** Opening Stored data block **

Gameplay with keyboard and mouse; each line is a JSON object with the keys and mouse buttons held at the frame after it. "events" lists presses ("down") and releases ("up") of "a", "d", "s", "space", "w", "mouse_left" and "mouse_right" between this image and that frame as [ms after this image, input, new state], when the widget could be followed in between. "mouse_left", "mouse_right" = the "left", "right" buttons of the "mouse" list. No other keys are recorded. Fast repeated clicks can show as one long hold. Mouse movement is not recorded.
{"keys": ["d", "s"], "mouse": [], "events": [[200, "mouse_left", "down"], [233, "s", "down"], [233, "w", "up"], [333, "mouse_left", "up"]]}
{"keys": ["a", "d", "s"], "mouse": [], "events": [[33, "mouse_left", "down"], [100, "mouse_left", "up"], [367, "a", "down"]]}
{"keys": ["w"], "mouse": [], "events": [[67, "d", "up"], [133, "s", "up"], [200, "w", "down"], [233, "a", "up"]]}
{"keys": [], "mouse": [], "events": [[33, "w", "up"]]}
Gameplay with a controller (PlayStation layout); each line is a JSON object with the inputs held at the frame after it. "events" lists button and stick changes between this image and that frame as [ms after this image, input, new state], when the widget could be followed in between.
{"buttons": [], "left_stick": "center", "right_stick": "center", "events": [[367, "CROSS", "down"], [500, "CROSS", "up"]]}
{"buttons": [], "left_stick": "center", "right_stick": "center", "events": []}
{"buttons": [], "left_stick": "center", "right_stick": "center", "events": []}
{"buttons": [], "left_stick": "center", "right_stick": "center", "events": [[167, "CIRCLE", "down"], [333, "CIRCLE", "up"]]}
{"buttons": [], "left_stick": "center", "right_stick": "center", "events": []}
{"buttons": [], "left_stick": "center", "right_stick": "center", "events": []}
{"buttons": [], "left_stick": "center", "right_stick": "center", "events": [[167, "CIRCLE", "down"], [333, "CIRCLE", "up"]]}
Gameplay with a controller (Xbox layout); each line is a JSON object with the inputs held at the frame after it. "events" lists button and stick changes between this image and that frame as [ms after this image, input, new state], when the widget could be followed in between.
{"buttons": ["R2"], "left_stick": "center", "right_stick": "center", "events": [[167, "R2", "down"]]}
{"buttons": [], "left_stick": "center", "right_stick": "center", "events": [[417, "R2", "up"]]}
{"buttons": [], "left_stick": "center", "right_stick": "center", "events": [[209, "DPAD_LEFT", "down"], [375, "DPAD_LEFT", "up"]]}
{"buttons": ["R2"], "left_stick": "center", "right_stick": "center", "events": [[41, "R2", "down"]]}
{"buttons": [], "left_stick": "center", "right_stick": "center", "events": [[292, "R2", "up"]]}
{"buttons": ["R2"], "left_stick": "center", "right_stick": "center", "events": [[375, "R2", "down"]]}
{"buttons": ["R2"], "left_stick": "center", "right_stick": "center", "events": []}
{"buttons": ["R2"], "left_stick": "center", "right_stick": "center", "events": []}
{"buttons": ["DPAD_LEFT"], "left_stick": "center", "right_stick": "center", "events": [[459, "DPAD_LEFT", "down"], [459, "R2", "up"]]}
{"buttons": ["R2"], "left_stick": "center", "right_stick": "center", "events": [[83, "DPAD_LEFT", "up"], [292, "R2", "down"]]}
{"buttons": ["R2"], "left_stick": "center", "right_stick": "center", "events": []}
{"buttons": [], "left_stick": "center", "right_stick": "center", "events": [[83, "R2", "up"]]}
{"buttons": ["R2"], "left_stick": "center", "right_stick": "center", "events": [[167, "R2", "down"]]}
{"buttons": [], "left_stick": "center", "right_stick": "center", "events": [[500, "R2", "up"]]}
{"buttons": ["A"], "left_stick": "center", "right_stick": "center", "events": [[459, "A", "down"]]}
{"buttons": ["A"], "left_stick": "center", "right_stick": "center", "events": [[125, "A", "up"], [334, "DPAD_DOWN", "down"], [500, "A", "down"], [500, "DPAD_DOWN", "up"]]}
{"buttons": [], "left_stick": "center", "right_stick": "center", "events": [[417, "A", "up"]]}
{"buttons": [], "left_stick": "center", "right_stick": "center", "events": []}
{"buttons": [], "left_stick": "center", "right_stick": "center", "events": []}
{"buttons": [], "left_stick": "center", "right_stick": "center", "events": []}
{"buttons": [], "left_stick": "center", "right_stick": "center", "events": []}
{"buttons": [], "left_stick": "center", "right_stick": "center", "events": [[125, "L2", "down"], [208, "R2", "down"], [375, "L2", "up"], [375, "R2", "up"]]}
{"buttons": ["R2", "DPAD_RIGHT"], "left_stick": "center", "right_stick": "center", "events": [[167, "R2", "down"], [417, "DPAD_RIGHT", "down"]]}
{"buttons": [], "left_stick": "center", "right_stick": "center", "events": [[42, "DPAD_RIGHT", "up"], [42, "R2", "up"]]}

** Closing Stored data block **

- Exercise objective:
Word for word, output the records that appear above.

- Output:
Gameplay with keyboard and mouse; each line is a JSON object with the keys and mouse buttons held at the frame after it. "events" lists presses ("down") and releases ("up") of "a", "d", "s", "space", "w", "mouse_left" and "mouse_right" between this image and that frame as [ms after this image, input, new state], when the widget could be followed in between. "mouse_left", "mouse_right" = the "left", "right" buttons of the "mouse" list. No other keys are recorded. Fast repeated clicks can show as one long hold. Mouse movement is not recorded.
{"keys": ["d", "s"], "mouse": [], "events": [[200, "mouse_left", "down"], [233, "s", "down"], [233, "w", "up"], [333, "mouse_left", "up"]]}
{"keys": ["a", "d", "s"], "mouse": [], "events": [[33, "mouse_left", "down"], [100, "mouse_left", "up"], [367, "a", "down"]]}
{"keys": ["w"], "mouse": [], "events": [[67, "d", "up"], [133, "s", "up"], [200, "w", "down"], [233, "a", "up"]]}
{"keys": [], "mouse": [], "events": [[33, "w", "up"]]}
Gameplay with a controller (PlayStation layout); each line is a JSON object with the inputs held at the frame after it. "events" lists button and stick changes between this image and that frame as [ms after this image, input, new state], when the widget could be followed in between.
{"buttons": [], "left_stick": "center", "right_stick": "center", "events": [[367, "CROSS", "down"], [500, "CROSS", "up"]]}
{"buttons": [], "left_stick": "center", "right_stick": "center", "events": []}
{"buttons": [], "left_stick": "center", "right_stick": "center", "events": []}
{"buttons": [], "left_stick": "center", "right_stick": "center", "events": [[167, "CIRCLE", "down"], [333, "CIRCLE", "up"]]}
{"buttons": [], "left_stick": "center", "right_stick": "center", "events": []}
{"buttons": [], "left_stick": "center", "right_stick": "center", "events": []}
{"buttons": [], "left_stick": "center", "right_stick": "center", "events": [[167, "CIRCLE", "down"], [333, "CIRCLE", "up"]]}
Gameplay with a controller (Xbox layout); each line is a JSON object with the inputs held at the frame after it. "events" lists button and stick changes between this image and that frame as [ms after this image, input, new state], when the widget could be followed in between.
{"buttons": ["R2"], "left_stick": "center", "right_stick": "center", "events": [[167, "R2", "down"]]}
{"buttons": [], "left_stick": "center", "right_stick": "center", "events": [[417, "R2", "up"]]}
{"buttons": [], "left_stick": "center", "right_stick": "center", "events": [[209, "DPAD_LEFT", "down"], [375, "DPAD_LEFT", "up"]]}
{"buttons": ["R2"], "left_stick": "center", "right_stick": "center", "events": [[41, "R2", "down"]]}
{"buttons": [], "left_stick": "center", "right_stick": "center", "events": [[292, "R2", "up"]]}
{"buttons": ["R2"], "left_stick": "center", "right_stick": "center", "events": [[375, "R2", "down"]]}
{"buttons": ["R2"], "left_stick": "center", "right_stick": "center", "events": []}
{"buttons": ["R2"], "left_stick": "center", "right_stick": "center", "events": []}
{"buttons": ["DPAD_LEFT"], "left_stick": "center", "right_stick": "center", "events": [[459, "DPAD_LEFT", "down"], [459, "R2", "up"]]}
{"buttons": ["R2"], "left_stick": "center", "right_stick": "center", "events": [[83, "DPAD_LEFT", "up"], [292, "R2", "down"]]}
{"buttons": ["R2"], "left_stick": "center", "right_stick": "center", "events": []}
{"buttons": [], "left_stick": "center", "right_stick": "center", "events": [[83, "R2", "up"]]}
{"buttons": ["R2"], "left_stick": "center", "right_stick": "center", "events": [[167, "R2", "down"]]}
{"buttons": [], "left_stick": "center", "right_stick": "center", "events": [[500, "R2", "up"]]}
{"buttons": ["A"], "left_stick": "center", "right_stick": "center", "events": [[459, "A", "down"]]}
{"buttons": ["A"], "left_stick": "center", "right_stick": "center", "events": [[125, "A", "up"], [334, "DPAD_DOWN", "down"], [500, "A", "down"], [500, "DPAD_DOWN", "up"]]}
{"buttons": [], "left_stick": "center", "right_stick": "center", "events": [[417, "A", "up"]]}
{"buttons": [], "left_stick": "center", "right_stick": "center", "events": []}
{"buttons": [], "left_stick": "center", "right_stick": "center", "events": []}
{"buttons": [], "left_stick": "center", "right_stick": "center", "events": []}
{"buttons": [], "left_stick": "center", "right_stick": "center", "events": []}
{"buttons": [], "left_stick": "center", "right_stick": "center", "events": [[125, "L2", "down"], [208, "R2", "down"], [375, "L2", "up"], [375, "R2", "up"]]}
{"buttons": ["R2", "DPAD_RIGHT"], "left_stick": "center", "right_stick": "center", "events": [[167, "R2", "down"], [417, "DPAD_RIGHT", "down"]]}
{"buttons": [], "left_stick": "center", "right_stick": "center", "events": [[42, "DPAD_RIGHT", "up"], [42, "R2", "up"]]}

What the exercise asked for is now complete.